In a further Irving Kaufman picture we can also see the immense ‘Fouguera’ apartments building that loomed opposite Lovecraft in Clinton St. This picture shows the other side of the street, and a distinctive corner of the druggist’s frontage can be seen in the bottom-right (it has a ‘pig snout’ moulding that can’t be mistaken). Comparing the styling of this frontage, just visible enough, with the 1935 and circa 1940 pictures to show that it it not yet the grocer’s seen in the circa 1941 picture. In that latter picture the grocer has re-tooled the signage boards somewhat. This ‘Fouguera’ photo must be earlier than circa 1941. Indeed, it must be circa 1934-35 because 1934 was when the ‘slum clearance’ demolition boards went up on the building, as noted by the Brooklyn Eagle. These boards can be clearly seen on the building.

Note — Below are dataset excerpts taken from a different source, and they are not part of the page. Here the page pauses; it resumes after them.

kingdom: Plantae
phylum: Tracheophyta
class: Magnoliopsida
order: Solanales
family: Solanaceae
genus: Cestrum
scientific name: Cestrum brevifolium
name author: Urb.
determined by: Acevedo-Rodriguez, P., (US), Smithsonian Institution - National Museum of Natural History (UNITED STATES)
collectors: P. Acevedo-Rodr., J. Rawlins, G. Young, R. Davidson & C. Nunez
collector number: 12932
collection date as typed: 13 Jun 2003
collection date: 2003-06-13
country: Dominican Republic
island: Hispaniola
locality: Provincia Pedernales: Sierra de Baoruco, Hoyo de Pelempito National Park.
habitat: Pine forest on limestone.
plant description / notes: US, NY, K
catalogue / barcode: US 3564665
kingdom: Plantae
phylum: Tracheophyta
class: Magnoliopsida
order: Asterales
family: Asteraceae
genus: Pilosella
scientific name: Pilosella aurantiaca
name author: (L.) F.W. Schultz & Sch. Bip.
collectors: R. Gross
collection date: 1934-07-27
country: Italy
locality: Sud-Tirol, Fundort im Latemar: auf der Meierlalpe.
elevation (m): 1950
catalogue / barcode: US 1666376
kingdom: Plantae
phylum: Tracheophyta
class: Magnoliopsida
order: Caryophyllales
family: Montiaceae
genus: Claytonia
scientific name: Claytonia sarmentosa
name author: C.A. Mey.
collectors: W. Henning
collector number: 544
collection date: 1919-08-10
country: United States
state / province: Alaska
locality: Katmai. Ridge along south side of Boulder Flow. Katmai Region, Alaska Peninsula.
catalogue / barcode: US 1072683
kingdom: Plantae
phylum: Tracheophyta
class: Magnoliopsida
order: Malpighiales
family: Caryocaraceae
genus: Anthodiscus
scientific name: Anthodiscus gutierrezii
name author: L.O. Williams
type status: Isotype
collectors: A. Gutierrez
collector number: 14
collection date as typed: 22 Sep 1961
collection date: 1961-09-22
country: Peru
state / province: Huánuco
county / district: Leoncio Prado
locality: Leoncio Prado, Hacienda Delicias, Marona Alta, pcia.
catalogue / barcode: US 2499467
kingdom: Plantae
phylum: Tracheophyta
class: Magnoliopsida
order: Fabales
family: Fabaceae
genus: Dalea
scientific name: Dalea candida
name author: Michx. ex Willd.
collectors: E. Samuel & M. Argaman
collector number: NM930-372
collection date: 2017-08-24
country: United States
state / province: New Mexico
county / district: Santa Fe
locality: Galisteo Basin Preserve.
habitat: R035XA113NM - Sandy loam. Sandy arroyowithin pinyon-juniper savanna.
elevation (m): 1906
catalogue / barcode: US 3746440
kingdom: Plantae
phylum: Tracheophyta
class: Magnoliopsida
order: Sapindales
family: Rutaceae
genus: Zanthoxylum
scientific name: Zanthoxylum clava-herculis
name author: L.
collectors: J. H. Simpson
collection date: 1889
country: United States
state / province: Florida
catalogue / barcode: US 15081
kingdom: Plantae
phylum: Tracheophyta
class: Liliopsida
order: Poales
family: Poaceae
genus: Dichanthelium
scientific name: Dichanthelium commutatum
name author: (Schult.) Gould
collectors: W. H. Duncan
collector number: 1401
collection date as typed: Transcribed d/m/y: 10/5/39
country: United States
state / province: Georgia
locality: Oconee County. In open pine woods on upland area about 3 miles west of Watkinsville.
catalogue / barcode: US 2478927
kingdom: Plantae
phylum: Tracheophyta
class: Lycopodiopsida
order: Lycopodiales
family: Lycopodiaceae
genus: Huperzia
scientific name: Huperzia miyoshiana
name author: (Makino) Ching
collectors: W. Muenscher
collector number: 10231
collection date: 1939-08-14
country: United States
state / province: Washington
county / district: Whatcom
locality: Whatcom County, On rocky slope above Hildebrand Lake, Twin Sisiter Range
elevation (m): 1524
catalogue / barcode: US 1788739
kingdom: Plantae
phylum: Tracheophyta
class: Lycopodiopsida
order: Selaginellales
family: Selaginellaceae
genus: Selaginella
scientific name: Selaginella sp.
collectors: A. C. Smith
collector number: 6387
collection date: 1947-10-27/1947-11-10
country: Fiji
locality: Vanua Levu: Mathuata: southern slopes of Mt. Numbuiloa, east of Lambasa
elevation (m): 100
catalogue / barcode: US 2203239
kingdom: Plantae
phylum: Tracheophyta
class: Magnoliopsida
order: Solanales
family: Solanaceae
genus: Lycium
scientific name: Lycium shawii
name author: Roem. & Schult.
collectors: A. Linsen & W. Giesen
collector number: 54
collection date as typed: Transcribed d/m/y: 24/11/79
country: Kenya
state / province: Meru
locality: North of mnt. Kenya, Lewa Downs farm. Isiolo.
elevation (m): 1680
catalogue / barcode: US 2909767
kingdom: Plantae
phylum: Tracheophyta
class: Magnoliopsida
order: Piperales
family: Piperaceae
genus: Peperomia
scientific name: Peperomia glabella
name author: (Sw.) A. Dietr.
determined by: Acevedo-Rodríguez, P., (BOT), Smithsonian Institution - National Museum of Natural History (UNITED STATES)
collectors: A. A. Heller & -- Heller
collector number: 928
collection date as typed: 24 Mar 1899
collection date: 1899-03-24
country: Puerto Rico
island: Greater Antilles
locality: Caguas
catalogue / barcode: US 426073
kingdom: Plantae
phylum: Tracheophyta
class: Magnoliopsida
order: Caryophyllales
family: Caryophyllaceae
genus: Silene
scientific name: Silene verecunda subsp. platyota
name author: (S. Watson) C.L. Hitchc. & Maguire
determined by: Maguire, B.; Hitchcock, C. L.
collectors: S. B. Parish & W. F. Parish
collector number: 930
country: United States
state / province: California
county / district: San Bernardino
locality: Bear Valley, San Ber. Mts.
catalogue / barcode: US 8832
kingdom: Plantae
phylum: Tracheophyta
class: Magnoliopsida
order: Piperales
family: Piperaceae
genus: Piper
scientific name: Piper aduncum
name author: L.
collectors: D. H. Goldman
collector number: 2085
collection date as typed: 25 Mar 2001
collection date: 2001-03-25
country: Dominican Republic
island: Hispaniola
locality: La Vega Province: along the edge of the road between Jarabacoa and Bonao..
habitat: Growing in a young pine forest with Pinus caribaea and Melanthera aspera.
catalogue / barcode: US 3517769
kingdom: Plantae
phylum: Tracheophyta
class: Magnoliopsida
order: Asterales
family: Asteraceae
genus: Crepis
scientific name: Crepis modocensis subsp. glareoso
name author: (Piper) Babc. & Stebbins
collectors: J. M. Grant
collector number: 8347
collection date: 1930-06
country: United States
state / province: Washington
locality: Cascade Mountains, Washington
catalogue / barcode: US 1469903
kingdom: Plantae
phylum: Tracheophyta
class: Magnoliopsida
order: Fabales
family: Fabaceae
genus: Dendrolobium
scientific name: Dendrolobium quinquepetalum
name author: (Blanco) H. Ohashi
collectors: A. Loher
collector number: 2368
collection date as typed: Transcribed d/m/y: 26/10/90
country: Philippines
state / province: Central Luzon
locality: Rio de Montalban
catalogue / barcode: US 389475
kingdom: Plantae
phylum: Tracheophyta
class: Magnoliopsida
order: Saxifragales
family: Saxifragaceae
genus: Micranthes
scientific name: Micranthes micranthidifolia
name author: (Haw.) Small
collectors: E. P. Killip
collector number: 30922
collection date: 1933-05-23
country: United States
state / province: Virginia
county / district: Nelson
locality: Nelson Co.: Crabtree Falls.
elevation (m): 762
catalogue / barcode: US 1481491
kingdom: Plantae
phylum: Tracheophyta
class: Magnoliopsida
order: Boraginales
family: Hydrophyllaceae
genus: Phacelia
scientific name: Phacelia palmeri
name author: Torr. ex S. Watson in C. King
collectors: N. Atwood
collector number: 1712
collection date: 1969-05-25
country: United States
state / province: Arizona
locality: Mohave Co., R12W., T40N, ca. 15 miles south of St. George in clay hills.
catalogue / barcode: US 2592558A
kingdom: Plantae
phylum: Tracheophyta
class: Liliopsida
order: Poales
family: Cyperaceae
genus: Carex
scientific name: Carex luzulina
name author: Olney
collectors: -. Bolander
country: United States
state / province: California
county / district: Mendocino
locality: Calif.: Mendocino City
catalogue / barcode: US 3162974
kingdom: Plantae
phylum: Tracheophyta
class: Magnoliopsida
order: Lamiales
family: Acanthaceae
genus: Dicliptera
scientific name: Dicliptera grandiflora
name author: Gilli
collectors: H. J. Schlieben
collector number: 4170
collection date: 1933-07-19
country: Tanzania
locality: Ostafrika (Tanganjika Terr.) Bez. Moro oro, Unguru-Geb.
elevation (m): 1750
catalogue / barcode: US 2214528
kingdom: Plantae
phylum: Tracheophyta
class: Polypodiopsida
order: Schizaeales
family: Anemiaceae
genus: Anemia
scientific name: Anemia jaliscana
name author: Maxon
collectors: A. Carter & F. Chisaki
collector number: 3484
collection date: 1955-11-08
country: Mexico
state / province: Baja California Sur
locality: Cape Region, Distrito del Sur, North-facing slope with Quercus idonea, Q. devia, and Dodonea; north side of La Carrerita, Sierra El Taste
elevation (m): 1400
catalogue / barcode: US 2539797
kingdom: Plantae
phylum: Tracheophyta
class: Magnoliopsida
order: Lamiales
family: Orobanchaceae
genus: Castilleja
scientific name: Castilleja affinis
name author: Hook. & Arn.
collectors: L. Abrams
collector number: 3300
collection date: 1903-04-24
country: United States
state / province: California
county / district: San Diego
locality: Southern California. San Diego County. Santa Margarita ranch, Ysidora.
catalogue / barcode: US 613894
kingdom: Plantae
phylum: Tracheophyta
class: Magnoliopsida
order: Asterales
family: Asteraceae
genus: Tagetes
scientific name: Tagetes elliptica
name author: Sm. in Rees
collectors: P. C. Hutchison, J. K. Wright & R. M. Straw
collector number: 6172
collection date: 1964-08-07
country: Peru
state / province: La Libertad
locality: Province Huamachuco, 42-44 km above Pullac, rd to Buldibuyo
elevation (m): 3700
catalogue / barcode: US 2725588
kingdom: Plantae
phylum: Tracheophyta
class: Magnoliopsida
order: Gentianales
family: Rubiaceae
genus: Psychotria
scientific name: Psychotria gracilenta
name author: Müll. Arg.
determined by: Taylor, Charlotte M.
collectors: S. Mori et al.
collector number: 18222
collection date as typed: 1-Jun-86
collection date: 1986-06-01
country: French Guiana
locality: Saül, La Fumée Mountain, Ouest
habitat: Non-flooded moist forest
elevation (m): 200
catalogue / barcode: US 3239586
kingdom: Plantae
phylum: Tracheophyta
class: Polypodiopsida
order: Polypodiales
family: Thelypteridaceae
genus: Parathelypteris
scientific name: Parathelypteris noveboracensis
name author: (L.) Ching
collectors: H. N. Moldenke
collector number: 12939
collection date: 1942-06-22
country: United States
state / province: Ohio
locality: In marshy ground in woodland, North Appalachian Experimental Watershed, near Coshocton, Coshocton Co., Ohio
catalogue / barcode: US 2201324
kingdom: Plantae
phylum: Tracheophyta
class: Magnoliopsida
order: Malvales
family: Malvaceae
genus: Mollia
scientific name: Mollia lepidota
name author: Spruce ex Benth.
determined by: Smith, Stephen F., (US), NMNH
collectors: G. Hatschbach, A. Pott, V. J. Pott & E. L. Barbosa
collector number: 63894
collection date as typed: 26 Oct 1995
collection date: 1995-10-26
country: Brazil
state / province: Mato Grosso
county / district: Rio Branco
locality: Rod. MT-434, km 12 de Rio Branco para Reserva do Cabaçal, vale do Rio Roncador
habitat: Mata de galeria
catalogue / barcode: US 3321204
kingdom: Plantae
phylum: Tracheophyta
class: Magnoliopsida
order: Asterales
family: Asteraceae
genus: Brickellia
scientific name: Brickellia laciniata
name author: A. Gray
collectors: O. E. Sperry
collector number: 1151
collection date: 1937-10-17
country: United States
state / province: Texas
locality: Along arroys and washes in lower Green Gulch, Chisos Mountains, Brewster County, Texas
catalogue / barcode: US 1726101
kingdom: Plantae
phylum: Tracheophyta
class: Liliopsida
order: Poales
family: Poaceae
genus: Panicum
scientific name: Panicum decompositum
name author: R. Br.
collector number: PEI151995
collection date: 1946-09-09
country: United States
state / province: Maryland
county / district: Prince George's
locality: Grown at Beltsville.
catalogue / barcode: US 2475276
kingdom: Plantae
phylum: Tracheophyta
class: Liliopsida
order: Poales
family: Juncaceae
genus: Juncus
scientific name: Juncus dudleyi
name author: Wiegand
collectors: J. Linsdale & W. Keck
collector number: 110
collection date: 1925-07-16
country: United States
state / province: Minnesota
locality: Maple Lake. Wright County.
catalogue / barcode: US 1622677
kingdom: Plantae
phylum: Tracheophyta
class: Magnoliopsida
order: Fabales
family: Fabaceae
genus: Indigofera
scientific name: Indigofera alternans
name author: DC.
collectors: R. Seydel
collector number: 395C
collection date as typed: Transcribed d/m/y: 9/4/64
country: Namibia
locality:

We can also more clearly see the nature of the corner shop at the ‘Fouguera’. It was a furniture store with what seems to be an antique bric-a-brac wing with a show-window on the corner.

To summarise, my search for Lovecraft’s grocery has found the store, and has also established several other useful facts along the way. Lovecraft would have walked toward the grocers on Clinton/Atlantic through a ‘canyon’ like street, with the immense ‘Fouguera’ on one side, and the old Brooklyn Athenaeum on the other. If he walked from his room into this canyon during the day he might have encountered many people going to or from the Second Division the Court of Special Sessions, Brooklyn’s court for petty crime that was held in that building. Such anxious or hard faces cannot have raised his general assessment of the immediate area. Culture and thrift was fading away. The old Athenaeum had gone, the Saving Bank on its opposite corner across Atlantic had departed in 1922 (and seemingly also the artists who had some sort of informal studio colony above it). The once proud ‘Fouguera’ was (in the eyes of the city) now becoming the slum that would condemn it in 1934 and with a seedy-looking furniture store and a seedy cafe below. The old druggist on the Athenaeum corner, “Heyder[eich?]”, kept up the tone. The grocery at No. 156 Atlantic Avenue was worth patronising and affordable, and presumably friendly. But the area was obviously going downhill despite a superficial aura of fading quality, as Lovecraft’s letters also evidence.

Map showing Lovecraft’s room at 169 and the four corners of Clinton/Atlantic. Clockwise: ‘Fouguera’ and bric-a-brac shop; Athenaeum (now the petty-crimes court for Brooklyn) and Druggist; the old Savings Bank (lower part not a store until after 1927); and then the grocery at 156 Atlantic.